U.S. stocks rallied across the board as a solid earnings season and upbeat economic data fueled optimism about the economy's recovery.
The Dow gained 153 points. The S&P 500 rose 18. The Nasdaq jumped 15.
After the closing bell, Amazon posted second-quarter sales of $113 billion compared to the $115 billion predicted by analysts, a rare sales miss. And its third-quarter sales outlook came in in way below forecasts. Amazon is seeing increased competition from Walmart and Target. Profits, however, beat expectations.
One of the most highly anticipated market debuts of the year turned out to be a dud. Shares of Robinhood fell in their market debut, tumbling more than 8 percent on concerns about the controversial trading app's business model.
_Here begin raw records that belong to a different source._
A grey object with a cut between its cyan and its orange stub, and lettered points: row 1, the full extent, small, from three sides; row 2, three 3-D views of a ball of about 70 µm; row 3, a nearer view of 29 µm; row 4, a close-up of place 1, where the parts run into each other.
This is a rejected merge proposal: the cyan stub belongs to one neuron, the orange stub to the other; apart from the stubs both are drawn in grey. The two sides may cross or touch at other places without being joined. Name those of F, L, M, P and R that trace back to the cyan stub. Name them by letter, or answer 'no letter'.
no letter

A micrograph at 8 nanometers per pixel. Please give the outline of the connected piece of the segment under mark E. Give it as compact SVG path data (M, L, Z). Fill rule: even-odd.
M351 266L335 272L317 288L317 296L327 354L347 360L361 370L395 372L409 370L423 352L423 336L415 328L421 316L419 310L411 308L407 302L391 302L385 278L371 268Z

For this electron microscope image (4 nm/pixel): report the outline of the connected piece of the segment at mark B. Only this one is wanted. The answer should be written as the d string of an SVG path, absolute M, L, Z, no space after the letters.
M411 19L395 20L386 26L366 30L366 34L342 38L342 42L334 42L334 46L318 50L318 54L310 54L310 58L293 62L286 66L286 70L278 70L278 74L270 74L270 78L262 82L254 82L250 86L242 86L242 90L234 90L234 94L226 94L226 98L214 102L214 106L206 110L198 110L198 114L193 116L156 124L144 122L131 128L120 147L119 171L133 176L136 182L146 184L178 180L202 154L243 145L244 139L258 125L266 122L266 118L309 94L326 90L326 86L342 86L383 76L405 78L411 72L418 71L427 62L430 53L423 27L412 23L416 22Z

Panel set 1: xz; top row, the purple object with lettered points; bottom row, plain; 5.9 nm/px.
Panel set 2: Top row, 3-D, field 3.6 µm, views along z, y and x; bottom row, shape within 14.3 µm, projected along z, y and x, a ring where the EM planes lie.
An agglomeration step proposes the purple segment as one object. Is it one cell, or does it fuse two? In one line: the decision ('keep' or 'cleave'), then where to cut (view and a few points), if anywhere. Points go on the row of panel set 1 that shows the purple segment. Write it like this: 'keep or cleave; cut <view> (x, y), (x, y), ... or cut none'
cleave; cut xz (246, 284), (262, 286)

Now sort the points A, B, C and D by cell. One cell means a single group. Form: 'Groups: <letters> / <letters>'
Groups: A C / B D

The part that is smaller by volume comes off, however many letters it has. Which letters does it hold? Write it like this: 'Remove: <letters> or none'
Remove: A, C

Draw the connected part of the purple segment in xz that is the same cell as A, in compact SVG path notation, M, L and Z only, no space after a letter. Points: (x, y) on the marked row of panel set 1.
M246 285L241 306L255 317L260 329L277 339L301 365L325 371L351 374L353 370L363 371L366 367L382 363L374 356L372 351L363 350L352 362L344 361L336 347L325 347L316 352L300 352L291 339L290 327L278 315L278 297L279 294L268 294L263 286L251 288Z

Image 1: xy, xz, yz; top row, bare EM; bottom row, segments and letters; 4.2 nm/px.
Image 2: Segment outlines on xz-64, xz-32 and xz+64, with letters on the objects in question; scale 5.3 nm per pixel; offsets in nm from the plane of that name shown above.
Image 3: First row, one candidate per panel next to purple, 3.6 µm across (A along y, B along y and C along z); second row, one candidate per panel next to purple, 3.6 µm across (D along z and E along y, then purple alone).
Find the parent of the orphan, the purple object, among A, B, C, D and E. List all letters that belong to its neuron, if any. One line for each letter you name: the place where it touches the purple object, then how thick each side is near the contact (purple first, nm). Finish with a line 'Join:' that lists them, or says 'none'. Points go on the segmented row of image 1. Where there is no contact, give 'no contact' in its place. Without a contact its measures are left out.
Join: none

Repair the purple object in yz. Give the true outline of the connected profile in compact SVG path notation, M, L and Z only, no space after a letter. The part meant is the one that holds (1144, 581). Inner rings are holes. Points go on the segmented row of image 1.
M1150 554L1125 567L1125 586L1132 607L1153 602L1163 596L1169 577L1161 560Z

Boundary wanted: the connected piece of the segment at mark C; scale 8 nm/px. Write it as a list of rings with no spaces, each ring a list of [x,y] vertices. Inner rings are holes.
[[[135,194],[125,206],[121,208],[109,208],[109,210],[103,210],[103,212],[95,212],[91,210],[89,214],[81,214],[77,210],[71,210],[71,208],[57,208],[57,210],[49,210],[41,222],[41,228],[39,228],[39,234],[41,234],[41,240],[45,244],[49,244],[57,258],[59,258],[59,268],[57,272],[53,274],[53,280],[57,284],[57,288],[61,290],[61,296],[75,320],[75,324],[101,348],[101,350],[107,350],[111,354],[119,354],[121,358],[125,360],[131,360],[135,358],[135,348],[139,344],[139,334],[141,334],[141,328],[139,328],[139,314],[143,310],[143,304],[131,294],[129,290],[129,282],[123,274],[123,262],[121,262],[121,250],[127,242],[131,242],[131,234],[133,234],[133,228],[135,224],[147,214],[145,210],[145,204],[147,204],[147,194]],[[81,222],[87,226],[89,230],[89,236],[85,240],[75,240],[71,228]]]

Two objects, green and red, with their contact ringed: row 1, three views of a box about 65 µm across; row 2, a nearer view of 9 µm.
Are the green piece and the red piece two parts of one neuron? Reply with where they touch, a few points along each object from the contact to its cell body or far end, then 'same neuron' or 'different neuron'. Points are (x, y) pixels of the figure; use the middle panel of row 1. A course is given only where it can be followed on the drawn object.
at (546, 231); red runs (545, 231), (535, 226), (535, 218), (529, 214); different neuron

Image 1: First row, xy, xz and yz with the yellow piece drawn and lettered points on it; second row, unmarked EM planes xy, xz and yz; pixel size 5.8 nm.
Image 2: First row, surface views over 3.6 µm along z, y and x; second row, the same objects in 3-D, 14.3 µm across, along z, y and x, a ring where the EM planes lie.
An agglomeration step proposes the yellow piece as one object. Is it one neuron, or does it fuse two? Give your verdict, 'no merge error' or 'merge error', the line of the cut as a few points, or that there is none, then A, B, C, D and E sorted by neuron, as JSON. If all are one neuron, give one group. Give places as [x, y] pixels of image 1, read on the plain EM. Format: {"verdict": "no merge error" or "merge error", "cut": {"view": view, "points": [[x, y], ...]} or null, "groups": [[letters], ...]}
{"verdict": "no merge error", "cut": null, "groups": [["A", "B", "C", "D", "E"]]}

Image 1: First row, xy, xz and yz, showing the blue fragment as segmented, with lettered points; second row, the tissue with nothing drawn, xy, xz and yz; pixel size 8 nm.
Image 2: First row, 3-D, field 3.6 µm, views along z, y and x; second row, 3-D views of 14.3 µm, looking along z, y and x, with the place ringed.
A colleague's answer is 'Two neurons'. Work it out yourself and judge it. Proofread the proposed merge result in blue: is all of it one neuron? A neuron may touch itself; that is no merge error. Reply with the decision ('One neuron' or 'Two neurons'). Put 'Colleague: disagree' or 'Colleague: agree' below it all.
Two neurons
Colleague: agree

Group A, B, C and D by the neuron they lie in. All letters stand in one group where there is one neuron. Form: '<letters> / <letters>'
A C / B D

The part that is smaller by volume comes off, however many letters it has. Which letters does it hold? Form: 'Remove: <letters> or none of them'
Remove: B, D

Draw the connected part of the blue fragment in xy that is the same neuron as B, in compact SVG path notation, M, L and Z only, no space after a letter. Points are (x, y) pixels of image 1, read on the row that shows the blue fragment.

On the economic front: the U.S. economy grew at a 6-1/2 percent annualized rate in the March to June period. Second-quarter gross domestic product, or GDP, did come in lighter than expected due to supply disruptions.
But David Dietze, senior portfolio strategist at Peapack Private Wealth Management, said there was still much to like about this number.
"Here's what I liked about it, first of all, is you look at that consumer expenditure metric that was actually up close to 12, higher than had been expected. And remember the consumer, 70 percent of the U.S. economy. So the consumer is out there alive and kicking well, and spending."
Investors also say the number wasn't hot enough to change the view that the Fed is on hold from withdrawing its extraordinary assistance to the economy.
In other economic data: new claims for unemployment benefits came down last week to 400,000.
And pending home sales, which measure signed contracts for home purchases, dipped in June - led by big declines in the South and the West.